Oh, well then maybe I don't understand cproc enought to fix this issue.

I have noticed some other issues too. Should I put them on todo.sr.ht or
the mailing list?

> C23 6.5.3.4p2 says
>
> > If the type of the operand is a variable length array type, the
> > operand is evaluated; otherwise, the operand is not evaluated and
> > the result is an integer constant.
>
> So we must not evaluate the expression `(puts("fail"), 1)`.
>
> Technically, arrays with size 0 are not allowed in C (6.7.6.2p1):

Yes, I am aware. I *thought* it would be easy to support that gcc
extension. Whenever or not cproc will support it in the end it would
probably be good to add it to doc/extensions.md.

> > If the expression is a constant expression, it shall have a value
> > greater than zero.
>
> Have you found code like this in the wild?

I envountered this in the apk-tools code (ADBI_NUM_ENTRIES is defined as 0):
> o = adb_r_deref(db, v, 0, sizeof(adb_val_t[ADBI_NUM_ENTRIES]));
https://git.alpinelinux.org/apk-tools/tree/src/adb.c?id=cef30b61c1a4c870f23f905423d76a287c22bf02#n478
(I need to figure out later if this code is actually correct.)

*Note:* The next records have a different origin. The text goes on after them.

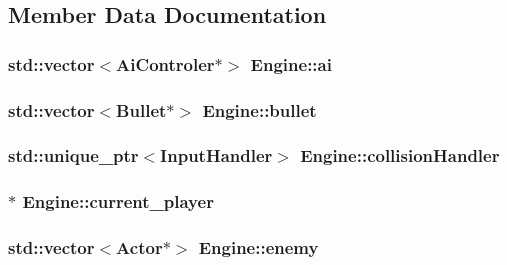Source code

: \subsection{Member Data Documentation}
\hypertarget{class_engine_a82c1ca4ee6f6dd4e9b79918aa12c156f}{}
\subsubsection[{ai}]{\setlength{\rightskip}{0pt plus 5cm}std\+::vector$<${\bf Ai\+Controler}$\ast$$>$ Engine\+::ai}\label{class_engine_a82c1ca4ee6f6dd4e9b79918aa12c156f}
\hypertarget{class_engine_a267b13093cb4ea1de9c297a96b0314ea}{}
\subsubsection[{bullet}]{\setlength{\rightskip}{0pt plus 5cm}std\+::vector$<${\bf Bullet}$\ast$$>$ Engine\+::bullet}\label{class_engine_a267b13093cb4ea1de9c297a96b0314ea}
\hypertarget{class_engine_a20fca6041ee94486e4ed1ec48d63dfef}{}
\subsubsection[{collision\+Handler}]{\setlength{\rightskip}{0pt plus 5cm}std\+::unique\+\_\+ptr$<${\bf Input\+Handler}$>$ Engine\+::collision\+Handler\hspace{0.3cm}{\ttfamily [protected]}}\label{class_engine_a20fca6041ee94486e4ed1ec48d63dfef}
\hypertarget{class_engine_ab488c2946ac31376f272acc1eaf815b7}{}
\subsubsection[{current\+\_\+player}]{$\ast$ Engine\+::current\+\_\+player}\label{class_engine_ab488c2946ac31376f272acc1eaf815b7}
\hypertarget{class_engine_af5735da922e4f9fd64db49993dc8efe3}{}
\subsubsection[{enemy}]{\setlength{\rightskip}{0pt plus 5cm}std\+::vector$<${\bf Actor}$\ast$$>$ Engine\+::enemy}\label{class_engine_af5735da922e4f9fd64db49993dc8efe3}
\hypertarget{class_engine_ac38501b7527b3c8ce22f8b31a13821ea}{}
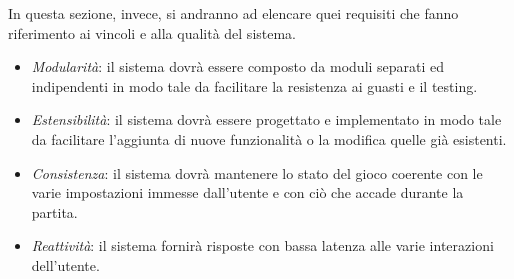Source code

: In questa sezione, invece, si andranno ad elencare quei requisiti che fanno riferimento ai vincoli e alla qualità del sistema.
\begin{itemize}
	\item \textit{Modularità}: il sistema dovrà essere composto da moduli separati ed indipendenti in modo tale da facilitare la resistenza ai guasti e il testing.
	\item \textit{Estensibilità}: il sistema dovrà essere progettato e implementato in modo tale da facilitare l'aggiunta di nuove funzionalità o la modifica quelle già esistenti.
	\item \textit{Consistenza}: il sistema dovrà mantenere lo stato del gioco coerente con le varie impostazioni immesse dall'utente e con ciò che accade durante la partita.
	\item \textit{Reattività}: il sistema fornirà risposte con bassa latenza alle varie interazioni dell'utente.
\end{itemize}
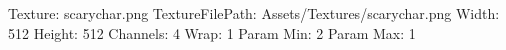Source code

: Texture: scarychar.png
TextureFilePath: Assets/Textures/scarychar.png
Width: 512
Height: 512
Channels: 4
Wrap: 1
Param Min: 2
Param Max: 1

> Ideally we'd just fail on this earlier in decl.c:declarator() since
> it's a constraint violation, but I suspect this would break a lot
> of legacy code (predating C99 flexible array members) using zero-length
> arrays in structs.
>
> One idea might be to treat zero-length arrays as incomplete types.
> This would make use with sizeof error out and also prevent declaring
> variables with zero-length array type. The only problem is with
> initialization, since then we'd be unable to distinguish
> `int x[] = {1, 2, 3}` from the invalid `int x[0] = {1, 2, 3}`.

It is hard to tell which coded uses this cause cproc seems to accidentally
compile it without warning/error before 4f206ac1ea1.